I am a terrible schmoozer. When I saw that there was a career fair during Cyberposium, I knew I had to go. After all, this was MY career fair, not investment bankers or VC guys or gals, this was the career fair where I might actually be considered a desirable candidate. So I threw on slacks, grabbed a serious looking purse, printed my resume and hit Kresge. Within the first two minutes I realized that I did not have a pen. This sent me into a panic. I couldn’t even sign up for a breakfast. I looked around for allies, I saw none. I called in reinforcements, a.k.a. Erin Thomas. She lives in McCullough, plus she’s an athlete, so the sprint over took mere seconds. Ok, I had my pen. So I descended the stairway to the lower level of Kresge. It was basically empty except for the tables with the recruiters. I spoke to one person and I felt like a total idiot. I fled.
Later that day I went to a panel discussion. I knew one of the panelists, or at least I thought I did. We had spoken briefly about a possible internship when I was back in SF. The conversation was casual, yet I felt that I had made an impression. However, I am pretty sure when I reintroduced myself to him, with a little background information, he had no clue who I was. Strike 2. I learned from this one. When I approached he was surrounded by people and about to begin the panel discussion. Too busy, too much pressure I told myself. The guy is getting ready to speak to a packed room, bad timing. It is understandable that he didn’t recall. I guess.

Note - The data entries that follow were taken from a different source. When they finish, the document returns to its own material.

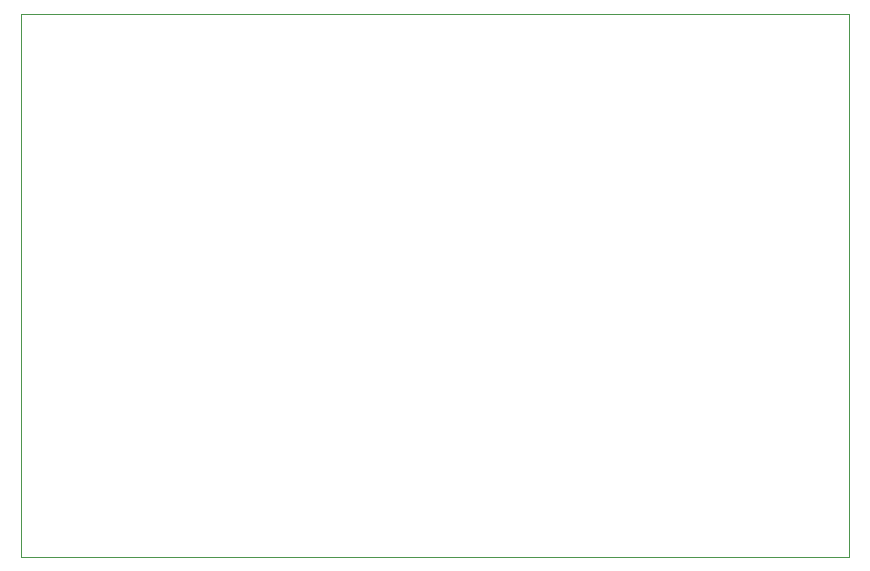
<source format=gbr>
%TF.GenerationSoftware,KiCad,Pcbnew,9.0.6*%
%TF.CreationDate,2025-11-24T17:16:53-08:00*%
%TF.ProjectId,Hackpad,4861636b-7061-4642-9e6b-696361645f70,rev?*%
%TF.SameCoordinates,Original*%
%TF.FileFunction,Profile,NP*%
%FSLAX46Y46*%
G04 Gerber Fmt 4.6, Leading zero omitted, Abs format (unit mm)*
G04 Created by KiCad (PCBNEW 9.0.6) date 2025-11-24 17:16:53*
%MOMM*%
%LPD*%
G01*
G04 APERTURE LIST*
%TA.AperFunction,Profile*%
%ADD10C,0.050000*%
%TD*%
G04 APERTURE END LIST*
D10*
X119830000Y-84000000D02*
X189940000Y-84000000D01*
X189940000Y-130000000D01*
X119830000Y-130000000D01*
X119830000Y-84000000D01*
M02*

</source>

After my failure I decided to seek expert advice. I bumped into Dan Senor, a section mate formerly from the world of politics, as he was casually waiting to speak to some CEO, not an ounce of sweat on his body, not one bit of red flushing his face. What makes it all so easy for this guy? He gave me some helpful advice.

Intro to Senor Schmoozing
When you are wasting someone’s time, you should have a point, and cut right to it. Assume you have their undivided attention for all of 8 seconds. If you want another 8, you’ve got to be quick, or they’ll just move on. After a panel session, these people are absolutely swarmed with students. Think about a good but quick introduction, one other than, “I’m a student at HBS.” It’s redundant, they’ll assume you are a student here. Maybe mention your last job if it is relevant. And then straight to the point, be it a question or a request, and it’s got to be one of the two: “I am interested in interning with blank.com. I know that you are swamped right now, but I was wondering if I could give you a call to chat about it for a few minutes.”

When in Rome, do NOT do as the Romans.
You have to distinguish yourself. First things first: Throw away all your HBS business cards, they look identical to all of the other 250 cards the person will be filing through on the plane home. Hang on to your old business cards, cross out the outdated information and write in your new phone number. Not only will your card stand out, but it will also remind the contact of your background.

Another idea is to clip a pertinent article prior to the meeting and causally offer it, ‘thought you might be interested in this article, which relates to the talk you just gave and oh, why don’t I write my name and number on the top.’

With new found confidence as a graduate of the Intro class, I went straight to the pit after a panel and approached the CEO of a company that I had interviewed with. I had learned my lesson, I went down trying my best to keep my palms dry and my face from turning red. I said, “Hi, I interviewed with your company a few weeks ago and I wanted to introduce myself.” He smiled and looked at me and said, “and you are.. Tim Watson?” It was a little strange because I had swapped passes with Tim. To be honest, it was a great icebreaker. We exchanged ‘I know so-and-sos’ and I asked a question or two. We actually chatted for a little while and by the end I felt comfortable. As long as Tim doesn’t get my job, I think it was successful. I learned a lot from my experiences in the trenches, and although I still dislike the process, I feel better prepared to approach my next schmoozefest.